Work required: Although the data below holds other lines too, output only those from the line with "- **misc**: Disable mako." up to and including the line with "int,<br>default = None|Controls", exactly as they appear.

Records drawn from a dataset:
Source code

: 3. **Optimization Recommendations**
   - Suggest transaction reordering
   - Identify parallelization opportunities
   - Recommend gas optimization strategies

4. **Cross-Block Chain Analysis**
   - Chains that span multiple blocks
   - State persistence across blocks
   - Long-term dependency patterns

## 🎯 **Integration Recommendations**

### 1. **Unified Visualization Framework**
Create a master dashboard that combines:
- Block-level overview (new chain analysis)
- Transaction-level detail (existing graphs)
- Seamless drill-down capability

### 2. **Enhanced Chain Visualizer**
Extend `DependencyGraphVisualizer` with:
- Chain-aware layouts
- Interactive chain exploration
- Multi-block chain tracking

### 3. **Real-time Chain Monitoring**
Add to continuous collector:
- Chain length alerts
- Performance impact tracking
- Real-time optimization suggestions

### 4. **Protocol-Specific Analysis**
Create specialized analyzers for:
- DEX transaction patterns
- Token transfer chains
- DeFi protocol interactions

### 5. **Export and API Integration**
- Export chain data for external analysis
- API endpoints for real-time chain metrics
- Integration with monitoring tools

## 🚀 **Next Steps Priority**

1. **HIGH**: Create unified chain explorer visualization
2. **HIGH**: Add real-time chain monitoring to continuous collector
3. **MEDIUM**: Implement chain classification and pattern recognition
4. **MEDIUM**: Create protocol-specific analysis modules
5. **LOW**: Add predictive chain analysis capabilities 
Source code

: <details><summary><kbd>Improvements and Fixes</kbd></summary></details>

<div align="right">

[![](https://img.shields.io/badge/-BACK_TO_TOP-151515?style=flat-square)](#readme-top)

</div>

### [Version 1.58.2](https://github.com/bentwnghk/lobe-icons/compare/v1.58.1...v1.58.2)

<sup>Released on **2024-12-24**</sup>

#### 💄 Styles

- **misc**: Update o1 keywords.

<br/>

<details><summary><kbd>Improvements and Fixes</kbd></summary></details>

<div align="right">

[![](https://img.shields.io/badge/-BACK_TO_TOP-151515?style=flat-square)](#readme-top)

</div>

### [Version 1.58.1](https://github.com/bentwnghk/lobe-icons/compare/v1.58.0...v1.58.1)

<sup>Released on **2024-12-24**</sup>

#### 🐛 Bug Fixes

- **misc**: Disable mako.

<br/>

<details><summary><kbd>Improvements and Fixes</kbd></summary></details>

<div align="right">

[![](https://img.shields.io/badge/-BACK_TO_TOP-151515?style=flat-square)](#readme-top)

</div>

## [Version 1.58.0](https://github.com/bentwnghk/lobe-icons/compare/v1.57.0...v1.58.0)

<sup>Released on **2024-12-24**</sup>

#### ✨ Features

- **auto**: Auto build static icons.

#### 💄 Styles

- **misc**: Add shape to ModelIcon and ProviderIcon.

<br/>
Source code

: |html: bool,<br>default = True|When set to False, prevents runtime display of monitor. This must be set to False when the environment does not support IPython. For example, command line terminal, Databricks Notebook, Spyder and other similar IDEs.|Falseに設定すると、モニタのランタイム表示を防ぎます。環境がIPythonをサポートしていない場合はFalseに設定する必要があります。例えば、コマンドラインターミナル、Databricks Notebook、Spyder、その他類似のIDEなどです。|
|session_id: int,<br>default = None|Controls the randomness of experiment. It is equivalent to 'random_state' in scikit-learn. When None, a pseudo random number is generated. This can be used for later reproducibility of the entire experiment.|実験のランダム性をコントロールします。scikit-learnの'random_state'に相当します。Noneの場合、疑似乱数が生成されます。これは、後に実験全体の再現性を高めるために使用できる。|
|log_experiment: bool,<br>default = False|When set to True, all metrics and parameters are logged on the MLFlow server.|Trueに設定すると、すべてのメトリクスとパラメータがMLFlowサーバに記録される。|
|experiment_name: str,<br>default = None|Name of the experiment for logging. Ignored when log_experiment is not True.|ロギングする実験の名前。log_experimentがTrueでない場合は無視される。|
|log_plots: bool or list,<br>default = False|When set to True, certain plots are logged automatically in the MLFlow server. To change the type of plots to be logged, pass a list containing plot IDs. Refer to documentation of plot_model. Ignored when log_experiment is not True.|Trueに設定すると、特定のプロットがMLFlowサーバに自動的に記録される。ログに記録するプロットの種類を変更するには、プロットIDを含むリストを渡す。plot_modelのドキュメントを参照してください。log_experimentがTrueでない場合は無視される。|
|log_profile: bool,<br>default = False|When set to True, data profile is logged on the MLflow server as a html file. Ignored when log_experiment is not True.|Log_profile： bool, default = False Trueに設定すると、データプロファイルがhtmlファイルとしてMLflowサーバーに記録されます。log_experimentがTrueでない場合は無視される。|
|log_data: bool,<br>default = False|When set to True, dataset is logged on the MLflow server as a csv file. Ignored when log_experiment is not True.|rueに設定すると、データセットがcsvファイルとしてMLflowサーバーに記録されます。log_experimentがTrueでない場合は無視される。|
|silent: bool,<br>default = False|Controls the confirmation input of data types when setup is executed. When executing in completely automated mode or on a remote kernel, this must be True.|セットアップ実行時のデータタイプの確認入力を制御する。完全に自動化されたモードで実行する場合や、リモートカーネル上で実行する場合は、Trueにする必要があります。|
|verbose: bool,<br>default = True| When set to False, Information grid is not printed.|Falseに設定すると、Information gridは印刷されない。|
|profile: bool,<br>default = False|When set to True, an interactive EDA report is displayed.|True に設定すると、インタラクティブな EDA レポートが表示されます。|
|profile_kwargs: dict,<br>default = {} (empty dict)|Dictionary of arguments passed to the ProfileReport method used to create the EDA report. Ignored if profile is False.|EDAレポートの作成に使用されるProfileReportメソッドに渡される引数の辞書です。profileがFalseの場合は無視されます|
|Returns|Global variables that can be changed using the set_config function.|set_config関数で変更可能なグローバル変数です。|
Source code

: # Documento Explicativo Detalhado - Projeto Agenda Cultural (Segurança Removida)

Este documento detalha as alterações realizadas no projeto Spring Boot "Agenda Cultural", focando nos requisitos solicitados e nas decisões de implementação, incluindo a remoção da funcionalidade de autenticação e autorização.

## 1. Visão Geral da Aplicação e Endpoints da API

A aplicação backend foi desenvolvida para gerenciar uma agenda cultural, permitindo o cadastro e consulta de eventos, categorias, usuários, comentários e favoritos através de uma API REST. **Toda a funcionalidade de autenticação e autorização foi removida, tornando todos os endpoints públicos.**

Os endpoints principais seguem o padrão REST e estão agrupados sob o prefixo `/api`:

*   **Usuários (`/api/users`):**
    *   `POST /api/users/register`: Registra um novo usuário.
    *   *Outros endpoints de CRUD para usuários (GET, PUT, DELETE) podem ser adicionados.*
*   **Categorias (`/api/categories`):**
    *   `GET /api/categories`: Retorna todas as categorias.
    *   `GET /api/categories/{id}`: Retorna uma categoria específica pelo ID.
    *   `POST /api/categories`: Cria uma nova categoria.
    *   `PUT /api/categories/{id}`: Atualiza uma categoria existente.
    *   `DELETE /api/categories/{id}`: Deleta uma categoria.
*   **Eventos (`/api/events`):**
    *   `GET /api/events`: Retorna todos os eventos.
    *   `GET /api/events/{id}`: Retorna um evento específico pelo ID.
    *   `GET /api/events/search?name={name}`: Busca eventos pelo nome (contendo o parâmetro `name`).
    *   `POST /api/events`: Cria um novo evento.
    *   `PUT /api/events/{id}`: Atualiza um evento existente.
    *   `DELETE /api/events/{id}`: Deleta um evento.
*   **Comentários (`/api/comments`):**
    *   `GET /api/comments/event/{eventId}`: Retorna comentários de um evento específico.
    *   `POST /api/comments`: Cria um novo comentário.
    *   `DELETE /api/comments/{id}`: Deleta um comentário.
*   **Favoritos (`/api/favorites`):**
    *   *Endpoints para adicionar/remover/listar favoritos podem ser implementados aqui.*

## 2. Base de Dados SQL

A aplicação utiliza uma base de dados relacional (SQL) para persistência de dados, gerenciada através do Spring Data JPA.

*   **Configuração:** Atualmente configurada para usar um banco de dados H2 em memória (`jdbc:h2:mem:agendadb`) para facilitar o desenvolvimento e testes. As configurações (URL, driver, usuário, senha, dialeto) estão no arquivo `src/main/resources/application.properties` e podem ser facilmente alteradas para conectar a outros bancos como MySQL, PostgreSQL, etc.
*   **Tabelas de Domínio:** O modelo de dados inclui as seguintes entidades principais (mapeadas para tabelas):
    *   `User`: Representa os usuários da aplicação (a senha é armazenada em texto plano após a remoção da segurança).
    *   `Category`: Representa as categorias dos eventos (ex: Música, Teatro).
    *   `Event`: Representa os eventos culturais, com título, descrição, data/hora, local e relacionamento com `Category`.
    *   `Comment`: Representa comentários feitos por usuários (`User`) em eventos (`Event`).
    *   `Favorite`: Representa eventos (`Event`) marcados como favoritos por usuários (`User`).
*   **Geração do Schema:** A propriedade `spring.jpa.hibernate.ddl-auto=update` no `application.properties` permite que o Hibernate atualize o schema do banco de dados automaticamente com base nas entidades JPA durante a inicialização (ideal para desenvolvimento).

Answer to the exercise:
- **misc**: Disable mako.

<br/>

<details><summary><kbd>Improvements and Fixes</kbd></summary></details>

<div align="right">

[![](https://img.shields.io/badge/-BACK_TO_TOP-151515?style=flat-square)](#readme-top)

</div>

## [Version 1.58.0](https://github.com/bentwnghk/lobe-icons/compare/v1.57.0...v1.58.0)

<sup>Released on **2024-12-24**</sup>

#### ✨ Features

- **auto**: Auto build static icons.

#### 💄 Styles

- **misc**: Add shape to ModelIcon and ProviderIcon.

<br/>
Source code

: |html: bool,<br>default = True|When set to False, prevents runtime display of monitor. This must be set to False when the environment does not support IPython. For example, command line terminal, Databricks Notebook, Spyder and other similar IDEs.|Falseに設定すると、モニタのランタイム表示を防ぎます。環境がIPythonをサポートしていない場合はFalseに設定する必要があります。例えば、コマンドラインターミナル、Databricks Notebook、Spyder、その他類似のIDEなどです。|
|session_id: int,<br>default = None|Controls the randomness of experiment. It is equivalent to 'random_state' in scikit-learn. When None, a pseudo random number is generated. This can be used for later reproducibility of the entire experiment.|実験のランダム性をコントロールします。scikit-learnの'random_state'に相当します。Noneの場合、疑似乱数が生成されます。これは、後に実験全体の再現性を高めるために使用できる。|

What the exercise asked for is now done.